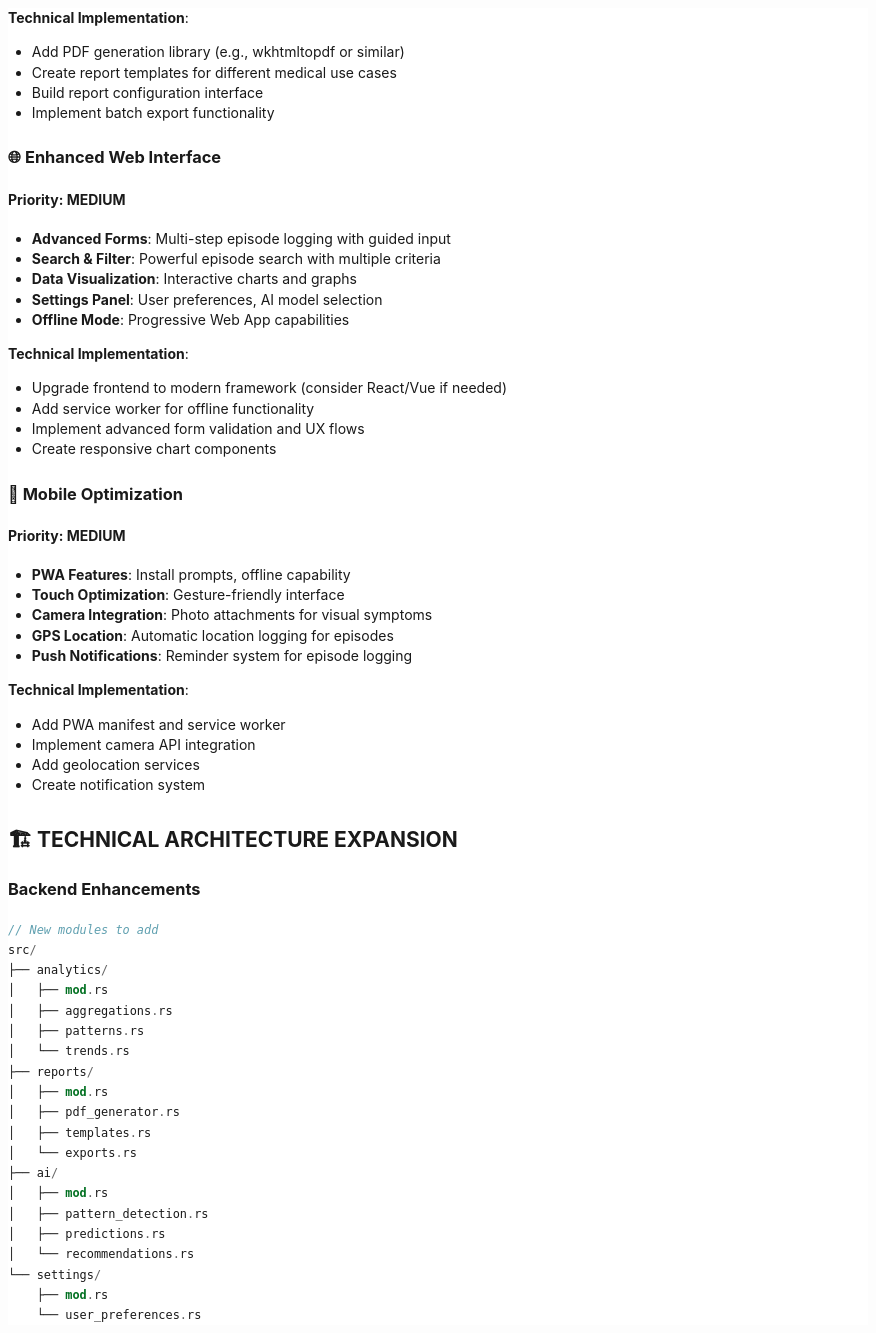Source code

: **Technical Implementation**:
- Add PDF generation library (e.g., wkhtmltopdf or similar)
- Create report templates for different medical use cases
- Build report configuration interface
- Implement batch export functionality

### 🌐 **Enhanced Web Interface**
#### Priority: MEDIUM
- **Advanced Forms**: Multi-step episode logging with guided input
- **Search & Filter**: Powerful episode search with multiple criteria
- **Data Visualization**: Interactive charts and graphs
- **Settings Panel**: User preferences, AI model selection
- **Offline Mode**: Progressive Web App capabilities

**Technical Implementation**:
- Upgrade frontend to modern framework (consider React/Vue if needed)
- Add service worker for offline functionality
- Implement advanced form validation and UX flows
- Create responsive chart components

### 📱 **Mobile Optimization**
#### Priority: MEDIUM
- **PWA Features**: Install prompts, offline capability
- **Touch Optimization**: Gesture-friendly interface
- **Camera Integration**: Photo attachments for visual symptoms
- **GPS Location**: Automatic location logging for episodes
- **Push Notifications**: Reminder system for episode logging

**Technical Implementation**:
- Add PWA manifest and service worker
- Implement camera API integration
- Add geolocation services
- Create notification system

## 🏗️ TECHNICAL ARCHITECTURE EXPANSION

### Backend Enhancements
```rust
// New modules to add
src/
├── analytics/
│   ├── mod.rs
│   ├── aggregations.rs
│   ├── patterns.rs
│   └── trends.rs
├── reports/
│   ├── mod.rs
│   ├── pdf_generator.rs
│   ├── templates.rs
│   └── exports.rs
├── ai/
│   ├── mod.rs
│   ├── pattern_detection.rs
│   ├── predictions.rs
│   └── recommendations.rs
└── settings/
    ├── mod.rs
    └── user_preferences.rs
```
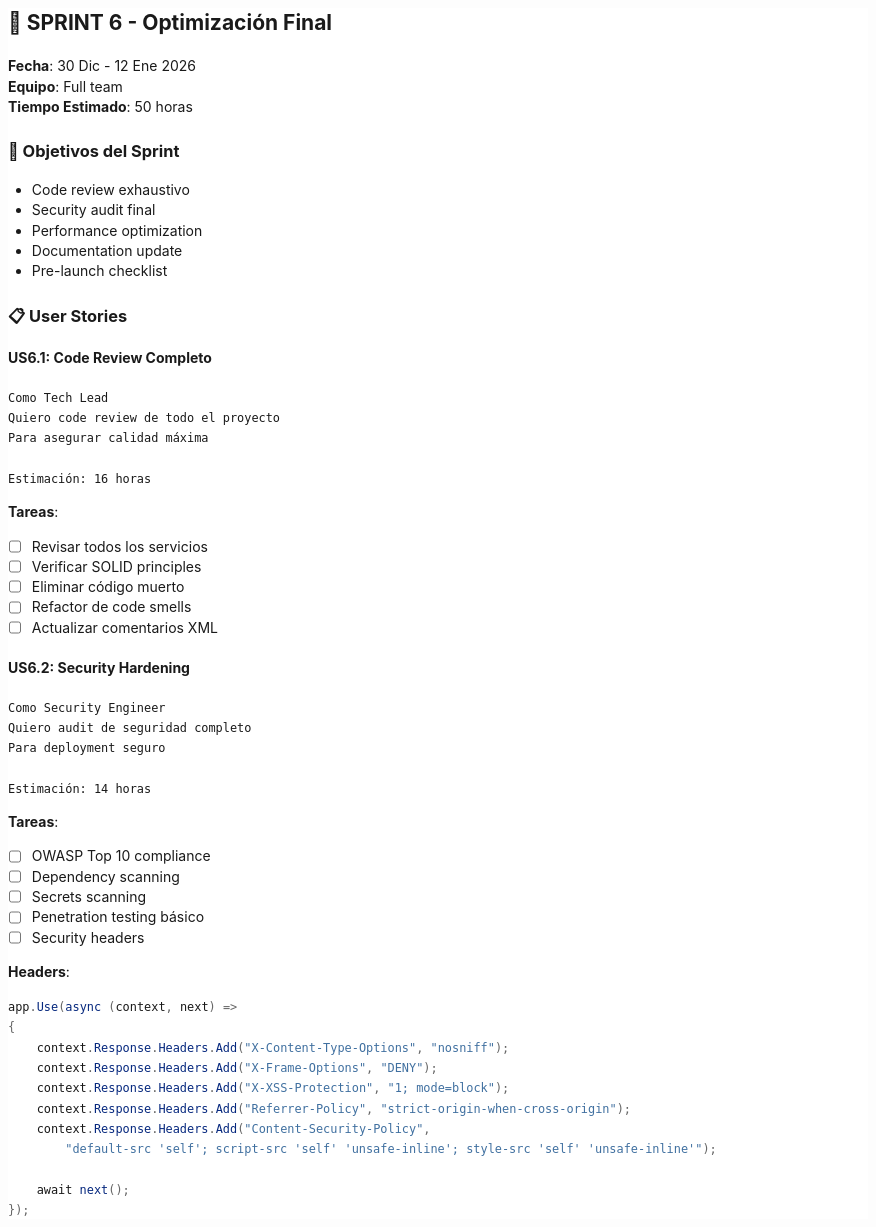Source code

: 
## 📅 SPRINT 6 - Optimización Final

**Fecha**: 30 Dic - 12 Ene 2026  
**Equipo**: Full team  
**Tiempo Estimado**: 50 horas

### 🎯 Objetivos del Sprint

- Code review exhaustivo
- Security audit final
- Performance optimization
- Documentation update
- Pre-launch checklist

### 📋 User Stories

#### US6.1: Code Review Completo
```gherkin
Como Tech Lead
Quiero code review de todo el proyecto
Para asegurar calidad máxima

Estimación: 16 horas
```

**Tareas**:
- [ ] Revisar todos los servicios
- [ ] Verificar SOLID principles
- [ ] Eliminar código muerto
- [ ] Refactor de code smells
- [ ] Actualizar comentarios XML

#### US6.2: Security Hardening
```gherkin
Como Security Engineer
Quiero audit de seguridad completo
Para deployment seguro

Estimación: 14 horas
```

**Tareas**:
- [ ] OWASP Top 10 compliance
- [ ] Dependency scanning
- [ ] Secrets scanning
- [ ] Penetration testing básico
- [ ] Security headers

**Headers**:
```csharp
app.Use(async (context, next) =>
{
    context.Response.Headers.Add("X-Content-Type-Options", "nosniff");
    context.Response.Headers.Add("X-Frame-Options", "DENY");
    context.Response.Headers.Add("X-XSS-Protection", "1; mode=block");
    context.Response.Headers.Add("Referrer-Policy", "strict-origin-when-cross-origin");
    context.Response.Headers.Add("Content-Security-Policy", 
        "default-src 'self'; script-src 'self' 'unsafe-inline'; style-src 'self' 'unsafe-inline'");
    
    await next();
});
```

▬▬▬

• The task:
Nothing but the lines from the start of the records through the line holding "- **Settings Panel**: User" should be printed, exactly as written and with the pictures left out.

• Reply:
Source code

: **Technical Implementation**:
- Add PDF generation library (e.g., wkhtmltopdf or similar)
- Create report templates for different medical use cases
- Build report configuration interface
- Implement batch export functionality

### 🌐 **Enhanced Web Interface**
#### Priority: MEDIUM
- **Advanced Forms**: Multi-step episode logging with guided input
- **Search & Filter**: Powerful episode search with multiple criteria
- **Data Visualization**: Interactive charts and graphs
- **Settings Panel**: User preferences, AI model selection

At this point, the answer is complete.